I finally figured out why it was there.  The updatelog looks at the
headers to determine what type of catalog we were sent.  It's the one
that calls getheader(), although any consumer that needs to look at
transport headers could do this.

> --
> pkgplan.py: I don't totally get this programming model--
> why would mfile be None after the call to multi_file?  And
> wouldn't we want that to be an error of some sort?  Or,
> should it be something like:
> 
>       mfile = self.image.transport.multi_file(...)
>       if mfile is not None:
>               do stuff
>       self.__progtrack.download_end_pkg()

If we're uninstalling a package, the plan may not have a
destination_fmri.  In that case, we don't have any files to download and
it's safe for multi_file() to return None.  If we do have a destination
FMRI, then we want to download the files.  I'll modify the download
function to return early if mfile is None, since we shouldn't need to
iterate through the actions if we're not going to download anything.

> --
> modules/client/transport/stats.py:
> 
> Perhaps dump should just wrap around __str__() for this object,
> which would format stuff as you like?  Might be more flexible
> for future expansion.

Can you clarify whether you mean that __str__() should do the
formatting, or that dump() should continue to do the formatting, but it
should get the data as a string from __str__()?  If it's the latter, I'm not
certain I understand how to do this.  I didn't think there was much
opportunity for further formatting once __str__ returned us a string?

> --
> modules/server/catalog.py:
> 
> You might want to add a comment that we're rolling the dice
> twice here-- first, to see if we're going to be nasty at all,
> and then again later on specific lines.

Sure, I've added a comment after the first # NASTY

> --
> modules/server/repository.py:
> 
> Not sure how NastyRepository:catalog is different from its
> superclass's implementation.  I might have missed it somehow?
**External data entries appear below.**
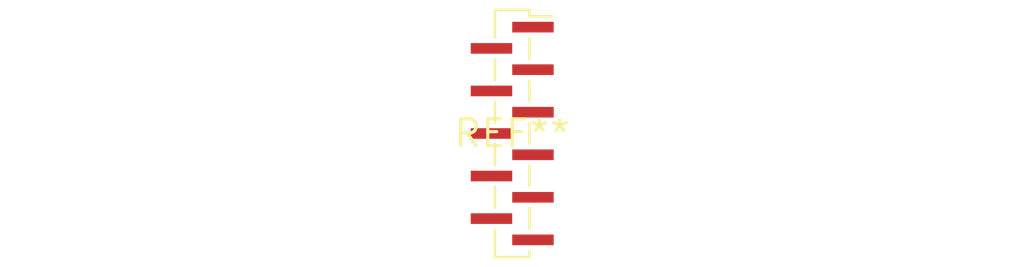
<source format=kicad_pcb>
(kicad_pcb (version 20240108) (generator pcbnew)

  (general
    (thickness 1.6)
  )

  (paper "A4")
  (layers
    (0 "F.Cu" signal)
    (31 "B.Cu" signal)
    (32 "B.Adhes" user "B.Adhesive")
    (33 "F.Adhes" user "F.Adhesive")
    (34 "B.Paste" user)
    (35 "F.Paste" user)
    (36 "B.SilkS" user "B.Silkscreen")
    (37 "F.SilkS" user "F.Silkscreen")
    (38 "B.Mask" user)
    (39 "F.Mask" user)
    (40 "Dwgs.User" user "User.Drawings")
    (41 "Cmts.User" user "User.Comments")
    (42 "Eco1.User" user "User.Eco1")
    (43 "Eco2.User" user "User.Eco2")
    (44 "Edge.Cuts" user)
    (45 "Margin" user)
    (46 "B.CrtYd" user "B.Courtyard")
    (47 "F.CrtYd" user "F.Courtyard")
    (48 "B.Fab" user)
    (49 "F.Fab" user)
    (50 "User.1" user)
    (51 "User.2" user)
    (52 "User.3" user)
    (53 "User.4" user)
    (54 "User.5" user)
    (55 "User.6" user)
    (56 "User.7" user)
    (57 "User.8" user)
    (58 "User.9" user)
  )

  (setup
    (pad_to_mask_clearance 0)
    (pcbplotparams
      (layerselection 0x00010fc_ffffffff)
      (plot_on_all_layers_selection 0x0000000_00000000)
      (disableapertmacros false)
      (usegerberextensions false)
      (usegerberattributes false)
      (usegerberadvancedattributes false)
      (creategerberjobfile false)
      (dashed_line_dash_ratio 12.000000)
      (dashed_line_gap_ratio 3.000000)
      (svgprecision 4)
      (plotframeref false)
      (viasonmask false)
      (mode 1)
      (useauxorigin false)
      (hpglpennumber 1)
      (hpglpenspeed 20)
      (hpglpendiameter 15.000000)
      (dxfpolygonmode false)
      (dxfimperialunits false)
      (dxfusepcbnewfont false)
      (psnegative false)
      (psa4output false)
      (plotreference false)
      (plotvalue false)
      (plotinvisibletext false)
      (sketchpadsonfab false)
      (subtractmaskfromsilk false)
      (outputformat 1)
      (mirror false)
      (drillshape 1)
      (scaleselection 1)
      (outputdirectory "")
    )
  )

  (net 0 "")

  (footprint "PinSocket_1x11_P1.00mm_Vertical_SMD_Pin1Right" (layer "F.Cu") (at 0 0))

)

</source>
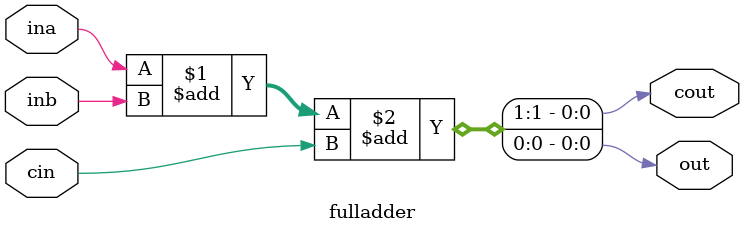
<source format=v>
module fulladder(
	input	ina,inb,cin,
	output	out,cout
);

assign {cout,out} = ina + inb + cin;

endmodule
</source>
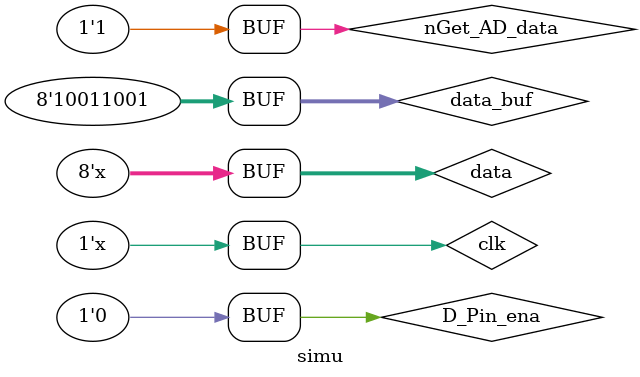
<source format=v>
`timescale 1ns/1ns
`include "./sys.v"
module simu;
    reg clk;
    reg [7:0] data_buf;
    reg nGet_AD_data;
    reg D_Pin_ena;
    wire [7:0] data;
    // wire clk2;
    wire Dbit_ena;
    assign data = (D_Pin_ena)? data_buf : 8'bz;

initial begin
clk = 0;
nGet_AD_data =1; 
data_buf = 8'b1001_1001;
D_Pin_ena = 0;
end
initial begin
	repeat(100) begin
		# (100 * 14+{$random} %23) nGet_AD_data = 0;
		# (112+{$random} %12) nGet_AD_data= 1;
		# ({$random} %50) D_Pin_ena = 1;
		# (100*3 + {$random}%5) D_Pin_ena = 0;
		# 333 data_buf = data_buf+1; 
		# (100* 11 + {$random} %1000);
	end
end
always #(50+ $random%2) clk = ~clk;
sys ms(.databus(data),
	.use_p_in_bus(D_Pin_ena),
	.Dbit_out(Dbit_out),
	.Dbit_ena(Dbit_ena),
	.nGet_AD_data(nGet_AD_data),
	.clk(clk));

endmodule
</source>
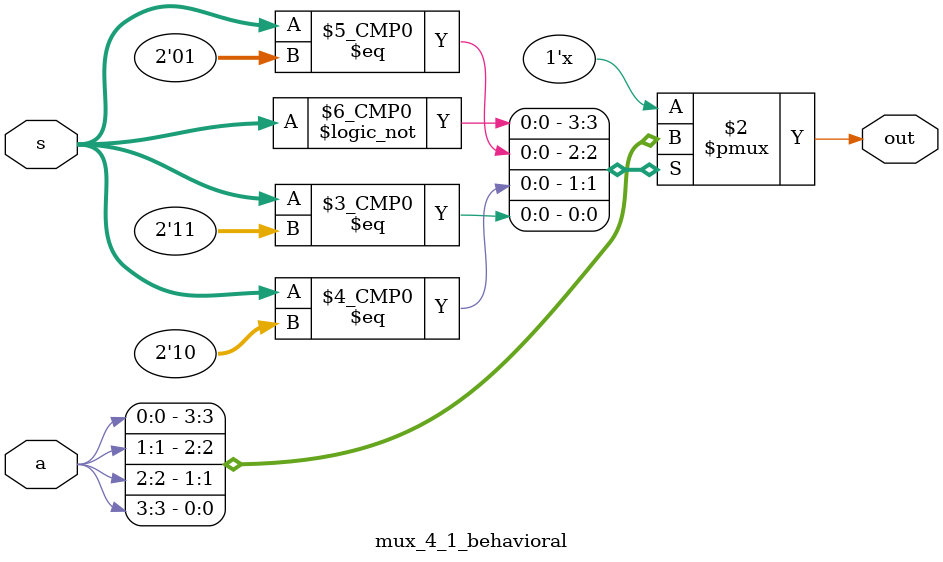
<source format=v>
module mux_4_1_behavioral (a,s,out);
input [3:0]a;
input [1:0]s;
output reg out;
    always @(*) begin
        case ({s[1], s[0]})
            2'b00: out = a[0];
            2'b01: out = a[1];
            2'b10: out = a[2];
            2'b11: out = a[3];
            default: out = 1'bx;
        endcase
    end
endmodule
</source>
The difference is subtle.  Shawn asked me to include a comment about
this, so I've added a docstring to the class that outlines the
difference.  Essentially, I'm passing scfg to the Catalog and UpdateLog
(nasty versions) so they can roll the dice to decide when to be mean.

> --
> SUNWpython-pycurl/Makefile:
> 
> 31-32-- I know you copied this from somewhere, but please
> nuke this comment.

Nuked, as requested.

> --
> setup.py: why is PCHASH none?

Forgetfulness, I'm sure.  I've added a SHA-1 hash for the 7.19.0
version.

> --
> t_api_search.py: I take it 'sleep(1)' is to ensure unique
> timestamps?

Yes, apparently my new workstation is so fast, that it can send the
packages before time advances.  Pretty neat, eh?